DX自体が目的化している企業が見受けられますが、大切なのは「DXを進めた結果、会社がどう変革されるか」です。経営トップが自社の将来像をしっかり描くとともに、社員がそれを共有しなければ、どんなに優れたシステムを入れたところで改革は成功できません。
かつてSEだった私は、会社のビジョンとリンクしていないシステムを開発しても意味がないことを痛感しました。その経験を生かして、ファーストリテイリングとRIZAPグループで業務改革とシステム化を推進したのち、様々な企業のIT改革をご支援するISENSEを創業するに至りました。
―― DXの推進主体はどのような意識を持って取り組むべきですか。
大きな会社の組織は縦割りで「サイロ化」しがちですが、DXによって変革すべきは、複数の部門にまたがる課題であるはず。そのため、DXをリードする情報システム部門は、全社の状況を俯瞰的に把握し、部門間のファシリテーターとしての役割を果たす必要があります。業務部門以上に業務を深く理解し、部門リーダーと対等な議論ができることも重要ではないでしょうか。

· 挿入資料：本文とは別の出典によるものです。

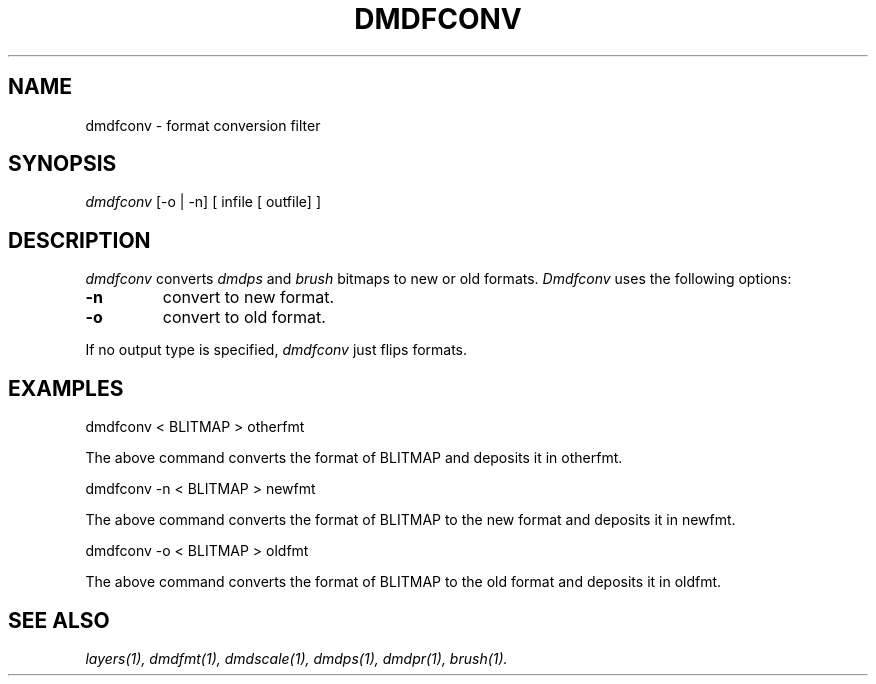 .\" 
.\"									
.\"	Copyright (c) 1987,1988,1989,1990,1991,1992   AT&T		
.\"			All Rights Reserved				
.\"									
.\"	  THIS IS UNPUBLISHED PROPRIETARY SOURCE CODE OF AT&T.		
.\"	    The copyright notice above does not evidence any		
.\"	   actual or intended publication of such source code.		
.\"									
.\" 
.TH DMDFCONV 1 "EXPTOOLS - DMD"
.SH NAME
dmdfconv \- format conversion filter
.SH SYNOPSIS
.I dmdfconv 
[-o | -n] 
[ infile [ outfile] ]
.SH DESCRIPTION
.PP
.I dmdfconv 
converts 
.I dmdps 
and 
.I brush 
bitmaps to new or old formats. 
.I Dmdfconv
uses the following options:
.TP
.BI -n
convert to new format.
.TP
.BI -o
convert to old format.
.PP
If no output type is specified, 
.I dmdfconv
just flips formats.
.sp
.SH "EXAMPLES"
dmdfconv < BLITMAP > otherfmt
.sp
The above command converts the format of BLITMAP and deposits it in otherfmt.
.sp
dmdfconv -n < BLITMAP > newfmt
.sp
The above command converts the format of BLITMAP to the new 
format and deposits it in newfmt.
.sp
dmdfconv -o < BLITMAP > oldfmt
.sp
The above command converts the format of BLITMAP to the old 
format and deposits it in oldfmt.
.SH "SEE ALSO"
.IR "layers(1), dmdfmt(1), dmdscale(1), dmdps(1), dmdpr(1), brush(1)."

―― 外部ITベンダーの活用法についてアドバイスをお願いします。
ベンダーの力を引き出すには、まずハンドリングするための内部体制を整えなければなりません。最近は目的ごとに最適なツールを組み合わせて活用するのが主流なので、複数ベンダーとやりとりすることも多いと思います。その役目を果たせる人材を育てることが急務です。内部の立場からプロジェクトをリードしてくれる、コンサルタントなどの外部スタッフの活用を検討するのも一手だと思います。
時代は「クラウドオンリー」のフェーズへ
個人顧客向け資産運用銀行として各種金融サービスを提供するソニー銀行。2013年以来、一般的な社内システムおよび周辺系の銀行業務の領域において、アマゾン ウェブ サービス(AWS)を中心とするクラウドの利用を拡大してきた。

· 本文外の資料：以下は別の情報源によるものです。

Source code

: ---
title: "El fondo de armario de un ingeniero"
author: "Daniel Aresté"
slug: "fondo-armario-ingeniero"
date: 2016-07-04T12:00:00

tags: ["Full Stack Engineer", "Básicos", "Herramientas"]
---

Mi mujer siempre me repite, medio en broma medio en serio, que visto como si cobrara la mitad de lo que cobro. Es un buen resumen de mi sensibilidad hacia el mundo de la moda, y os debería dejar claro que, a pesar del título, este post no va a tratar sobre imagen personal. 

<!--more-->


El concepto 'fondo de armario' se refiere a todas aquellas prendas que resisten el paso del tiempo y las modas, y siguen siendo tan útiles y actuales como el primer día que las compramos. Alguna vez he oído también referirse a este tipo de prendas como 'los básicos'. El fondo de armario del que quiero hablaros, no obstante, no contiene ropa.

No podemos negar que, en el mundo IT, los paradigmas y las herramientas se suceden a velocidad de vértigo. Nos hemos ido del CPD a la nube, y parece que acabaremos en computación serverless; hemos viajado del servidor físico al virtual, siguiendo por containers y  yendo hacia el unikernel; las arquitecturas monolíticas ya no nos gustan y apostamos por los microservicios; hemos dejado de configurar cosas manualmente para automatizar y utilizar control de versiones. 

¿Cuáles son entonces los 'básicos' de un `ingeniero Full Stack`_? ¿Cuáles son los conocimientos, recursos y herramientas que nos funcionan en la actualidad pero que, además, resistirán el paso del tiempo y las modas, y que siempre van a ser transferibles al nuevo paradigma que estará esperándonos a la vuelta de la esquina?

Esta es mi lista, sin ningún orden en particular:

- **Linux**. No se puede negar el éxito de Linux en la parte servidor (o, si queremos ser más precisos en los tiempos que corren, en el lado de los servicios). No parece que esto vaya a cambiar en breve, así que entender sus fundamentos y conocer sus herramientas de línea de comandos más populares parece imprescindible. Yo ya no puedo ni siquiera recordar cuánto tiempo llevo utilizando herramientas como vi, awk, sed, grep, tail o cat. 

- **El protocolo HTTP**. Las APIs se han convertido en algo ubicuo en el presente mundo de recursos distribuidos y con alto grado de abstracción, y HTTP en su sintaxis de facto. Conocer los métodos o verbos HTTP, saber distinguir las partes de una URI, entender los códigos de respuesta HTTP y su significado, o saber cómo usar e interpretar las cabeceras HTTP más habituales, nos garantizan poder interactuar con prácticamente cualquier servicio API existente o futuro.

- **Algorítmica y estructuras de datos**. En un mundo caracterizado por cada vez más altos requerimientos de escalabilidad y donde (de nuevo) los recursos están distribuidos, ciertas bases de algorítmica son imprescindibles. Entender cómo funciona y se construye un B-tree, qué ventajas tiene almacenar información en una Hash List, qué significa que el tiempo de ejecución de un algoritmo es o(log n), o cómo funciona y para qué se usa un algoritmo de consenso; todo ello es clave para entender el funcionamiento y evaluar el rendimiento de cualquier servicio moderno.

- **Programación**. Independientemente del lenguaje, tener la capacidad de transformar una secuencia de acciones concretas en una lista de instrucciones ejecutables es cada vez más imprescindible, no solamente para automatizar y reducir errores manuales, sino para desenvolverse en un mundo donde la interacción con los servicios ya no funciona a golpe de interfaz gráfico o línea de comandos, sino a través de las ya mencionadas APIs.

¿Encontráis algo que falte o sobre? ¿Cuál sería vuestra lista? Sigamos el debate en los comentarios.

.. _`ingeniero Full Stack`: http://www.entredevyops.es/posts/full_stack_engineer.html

「2017年末には、財務会計システム(総勘定元帳)の基盤としてAWSの採用を決定。現在は、銀行の基幹業務や重要業務を除き、ほぼすべてのシステムのクラウド移行を終えています」とソニー銀行の福嶋 達也氏は紹介する。
また同行は、2019年末にAWSの利用可能範囲を全業務へ拡大する方針を打ち出した。それにのっとり、2022年度の本番稼働を目指して構築を進めているのが次期勘定系システムである。勘定系とはうたっているが、そのスコープには情報系や外部接続、Webインターネットバンキング、オープンAPIなども含まれる。同社の核を担うシステムの1つといえるだろう。
「AWSの機能・サービスを最大限に活用し、サーバーレス、クラウドネイティブなアーキテクチャを基本方針として、全面再構築を図っています」(福嶋氏)。これにより、独自開発の範囲を極小化する一方、開発が必要な部分についてもマイクロサービス化を進める。併せて、業務アプリケーションについては「FUJITSU Banking as a Service(FBaaS)」も活用し、自前運用からの脱却を図っていくという。
「既に時代は『クラウドオンリー』のフェーズに突入しているというのが我々の認識です。『どこまでクラウドにするか』ではなく、『どのようにクラウドを活用するか』。この考えのもと、競争力強化に向けてさらにまい進していければと思います」と福嶋氏は語った。